Durante lo que dure el traslado, el chofer y su pasajero están unidos por un destino común, por un movimiento al unísono. Por ese breve tiempo ambos comparten un viaje, aunque sea de pocas calles, sin salir de la ciudad. Pero en todos los casos el pasajero al final baja del vehículo y el chofer queda. Y con un pasajero nuevo o en solitario debe renovar su relación con el recorrido que le toca. Es él, su vehículo y el camino.

Ese recorrido puede ser de dos maneras: cerrado (como el del chofer de un ómnibus, que transita una y otra vez las mismas calles, parando siempre en los mismos lugares) o abierto, como el que tiene ante sí un taxista, para el cual toda la ciudad es un laberinto que puede recorrer a su antojo, y que con los años conoce mejor que nadie.

Un taxista veterano tiene en su cabeza un mapa de la ciudad y del comportamiento del tránsito según la hora y la época del año. Sabe cuán diferente es determinado cruce a las cuatro de la tarde, cuando la cantidad de vehículos y personas es normal, a las siete, cuando es hora punta, y a las nueve, cuando ya pasó el ajetreo del día. Para el taxista, la ciudad y su tránsito son algo vivo, cambiante, que late al ritmo del paso de las horas para renovarse cada día y cumplir el mismo ciclo.

El chofer de taxi y su máquina son una unidad, siempre en movimiento, siempre comunicados por radio, siempre unidos ante el cambio constante de pasajeros a lo largo del día. Es el pariente ágil del conductor de tren, cuya única movilidad es hacia adelante y cuyo recorrido es el más rígido e invariable. Es primo lejano del dueño de un rickshaw en China, que pedalea concentrado para llevar a su pasajero por las calles de una ciudad atestada. Es descendiente del conductor de la diligencia que en Londres transportaba, lo más rápido posible, a Sherlock Holmes hacia donde su investigación en curso lo requiriese. Sus más remotos antepasados eran los esclavos que, sin poder quejarse, llevaban en litera a un senador romano desde su villa hasta el Foro, subiendo y bajando las colinas de Roma. Y es hermano del chofer de ambulancia, cuyo trabajo se parece mucho al suyo pero se diferencia en la urgencia de cada traslado y en que los destinos de la ambulancia son fijos (el hospital), mientras que los del taxi son tantos como casas hay en la ciudad.

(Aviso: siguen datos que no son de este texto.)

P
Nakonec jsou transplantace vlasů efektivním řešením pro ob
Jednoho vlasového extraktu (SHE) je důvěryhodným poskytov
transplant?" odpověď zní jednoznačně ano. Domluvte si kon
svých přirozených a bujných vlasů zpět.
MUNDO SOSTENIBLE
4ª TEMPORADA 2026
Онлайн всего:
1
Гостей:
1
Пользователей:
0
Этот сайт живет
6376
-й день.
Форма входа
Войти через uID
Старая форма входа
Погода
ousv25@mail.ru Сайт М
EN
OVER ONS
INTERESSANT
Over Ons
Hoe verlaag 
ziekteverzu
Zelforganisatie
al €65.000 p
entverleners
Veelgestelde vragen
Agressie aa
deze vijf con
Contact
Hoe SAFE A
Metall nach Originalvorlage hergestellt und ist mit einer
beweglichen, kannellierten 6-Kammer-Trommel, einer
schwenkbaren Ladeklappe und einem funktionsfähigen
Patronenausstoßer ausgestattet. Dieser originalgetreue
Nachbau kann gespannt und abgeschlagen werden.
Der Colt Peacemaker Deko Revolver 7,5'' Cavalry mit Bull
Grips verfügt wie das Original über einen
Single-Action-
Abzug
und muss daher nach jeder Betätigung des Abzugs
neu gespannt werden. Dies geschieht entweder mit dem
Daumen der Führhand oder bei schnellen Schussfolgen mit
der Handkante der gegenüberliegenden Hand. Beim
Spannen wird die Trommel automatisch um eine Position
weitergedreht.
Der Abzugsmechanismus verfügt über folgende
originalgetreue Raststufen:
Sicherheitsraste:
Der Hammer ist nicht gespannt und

Mientras cumple su turno, el chofer vive en su vehículo. Come en una pausa frente al volante, habla con sus colegas cuando se juntan ante un semáforo en rojo, duerme una siesta incómoda en alguna hora muerta de la madrugada, en una esquina céntrica, esperando un pasaje que no aparece y cuidándose de que nadie lo asalte. Y luego sigue manejando, siempre en movimiento.

Al cabo de varios años sentado frente a un volante, en una misma posición, la columna se resiente. El sedentarismo y el estrés son los principales enemigos de un chofer. Frente a las distracciones y las imprudencias de los demás conductores, su salvavidas obligado es el cinturón de seguridad, junto con el respeto por las reglas de tránsito. Pero, sobre todo, el chofer con el tiempo va aprendiendo que la mejor manera de llegar a un lugar es llegar sano y salvo, y tal vez cada tanto recuerde el viejo refrán: «Es mejor perder un minuto en la vida que la vida en un minuto».